FIG. 1 is a diagram showing a configuration of a synchronous automatic transmission according to Embodiment 1 of the present invention.

FIG. 2 is a diagram showing a relationship between a shift position and a select position in 2-3 shift control of the synchronous automatic transmission according to Embodiment 1 of the present invention;

FIG. 3 is a timing chart showing a relationship among a shift position, a select position, a throttle, and a clutch exciting current in the 2-3 shift control of the synchromesh automatic transmission according to the first embodiment of the present invention.

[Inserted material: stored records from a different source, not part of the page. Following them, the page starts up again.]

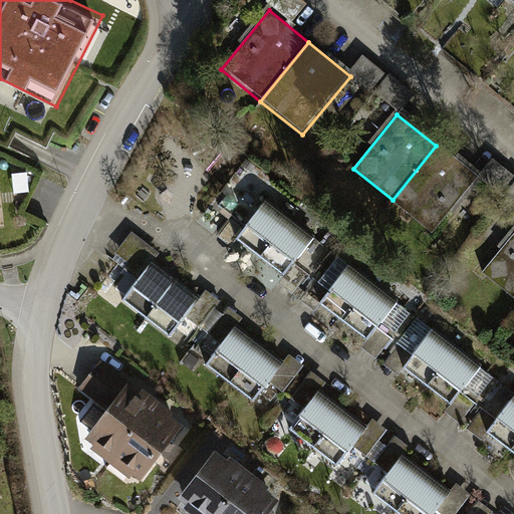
[(477,178),(436,146),(393,200),(434,233),(477,178)]
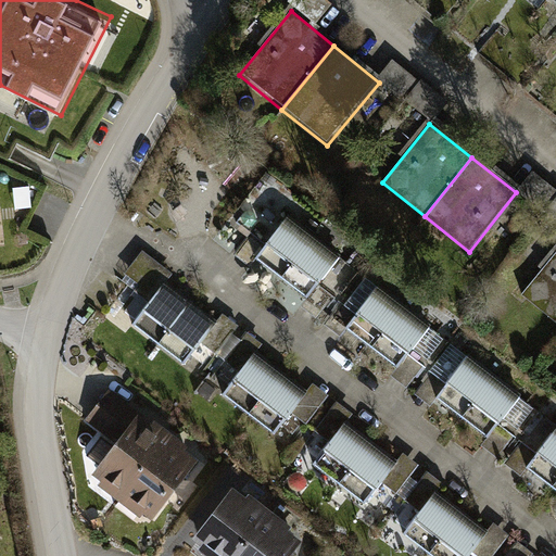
[(286,214),(253,256),(281,277),(314,235),(286,214)]
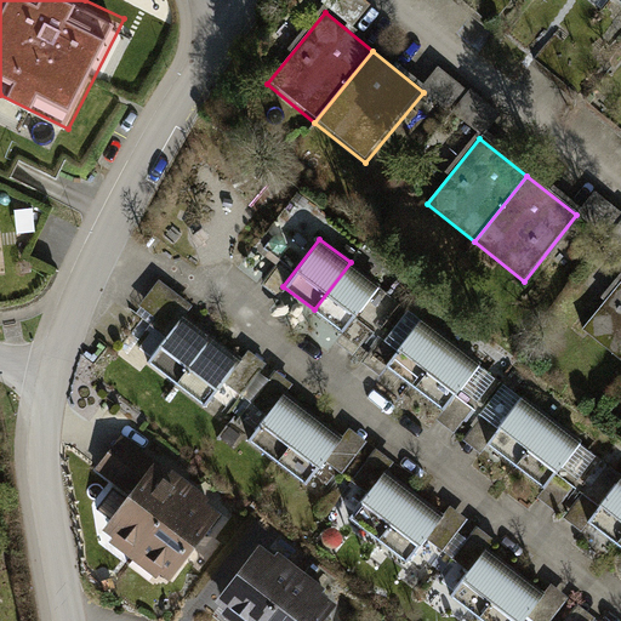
[(380,285),(351,262),(314,309),(345,332),(380,285)]
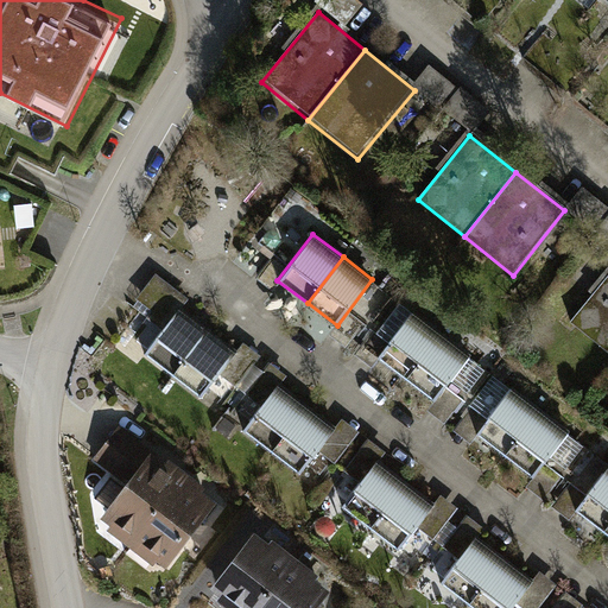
[(607,273),(570,323),(607,352),(607,273)]
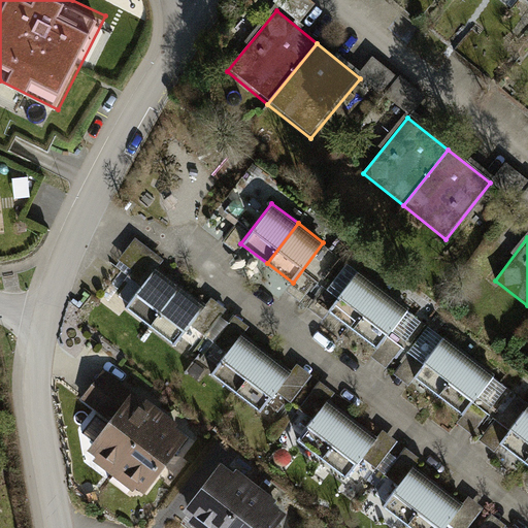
[(156,269),(125,309),(151,329),(182,289),(156,269)]
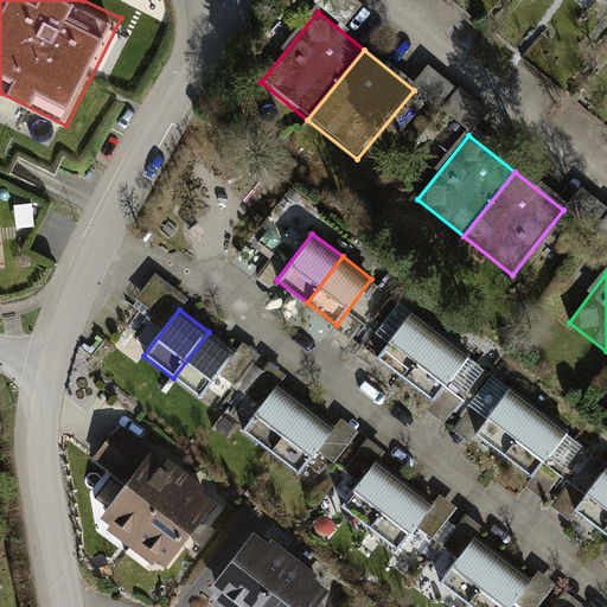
[(410,312),(375,358),(404,381),(440,334),(410,312)]
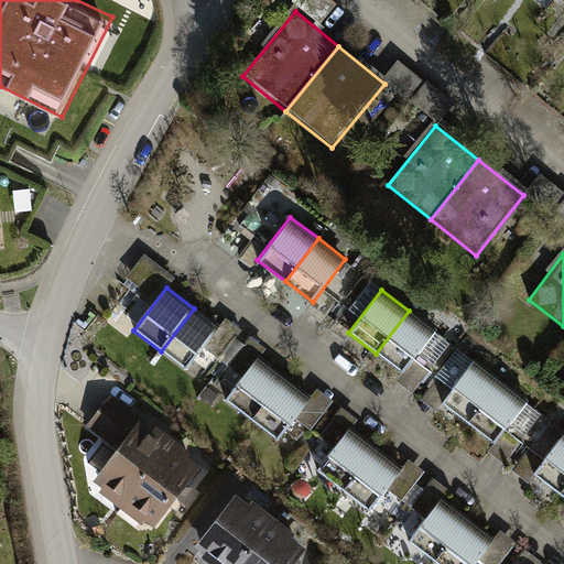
[(221,329),(194,308),(161,351),(188,372),(221,329)]
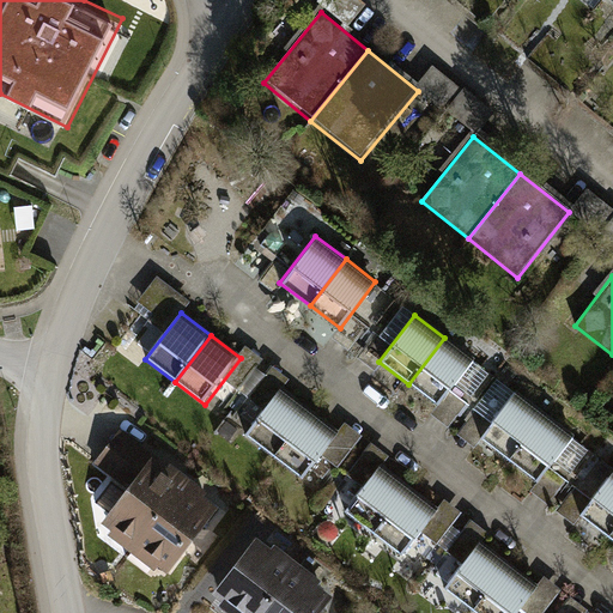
[(474,360),(444,338),(408,384),(438,407),(474,360)]
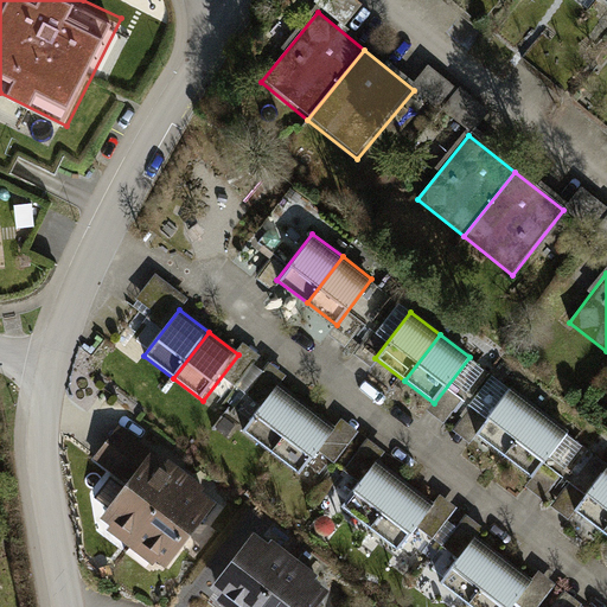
[(278,384),(242,430),(272,453),(307,407),(278,384)]
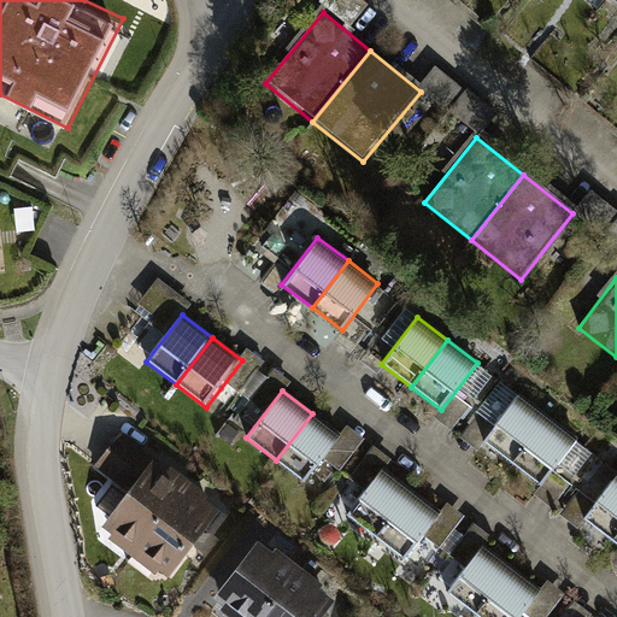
[(518,393),(483,440),(513,463),(550,416),(518,393)]
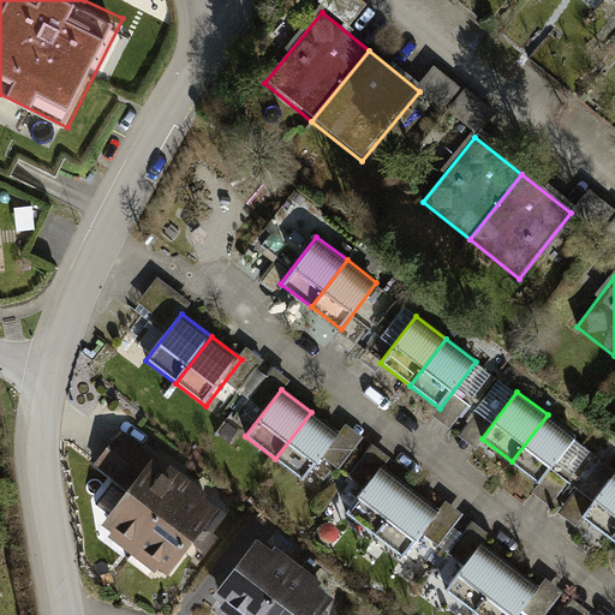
[(341,435),(311,412),(275,459),(305,482),(341,435)]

FIG. 4 is a flowchart illustrating operations of a throttle closing control and a clutch OFF control at the start of shifting in the synchronous automatic transmission according to Embodiment 1 of the present invention;

FIG. 5 is a flowchart showing an operation of clutch exciting current instruction control of the synchronous automatic transmission according to Embodiment 1 of the present invention;

[Explanation of symbols]

Reference Signs List 1 engine, 2 electromagnetic clutch, 3 synchronous mesh transmission, 4 control unit, 5 shift / select actuator, 6 shift / select position sensor, 7 accelerator position sensor, 8 shift lever, 9 transmission output shaft rotation sensor, 10 throttle Actuator, 11 intake pipe, 12 throttle valve, 13 crankshaft rotation sensor, 14 throttle position sensor, 21 engine crankshaft, 22
Input shaft of synchronous mesh transmission, 23 Output shaft of synchronous mesh transmission.

Claims (3)

[Claims] 1. An electromagnetic clutch for transmitting or interrupting power from an output shaft of an engine to an input shaft of a synchronous mesh transmission, and an electromagnetic clutch which supplies a constant clutch exciting current from the start of upshift to the start of clutch OFF. A synchronous mesh automatic transmission, comprising: control means for controlling a clutch. 2. An accelerator position sensor for detecting a depression amount of an accelerator pedal, a throttle position sensor for obtaining a throttle opening of a throttle valve provided in an intake pipe of the engine, and a crankshaft rotation for detecting a rotation speed of the engine. A control unit that controls a clutch excitation current to the electromagnetic clutch based on signals from the accelerator position sensor, the throttle position sensor, and the crankshaft rotation sensor based on signals from the upshift to the clutch OF.
2. The synchronous automatic transmission according to claim 1, wherein the automatic transmission is controlled to be constant until the start of F. 3. The control means calculates a time until the throttle is fully closed based on signals from the accelerator position sensor and the throttle position sensor, and a clutch OFF time based on a signal from the crankshaft rotation sensor. And the time until the throttle is fully closed and the clutch OFF
3. The synchronous automatic transmission according to claim 2, wherein the clutch exciting current is controlled to be constant from the start of the upshift to the start of the clutch OFF based on a time relationship.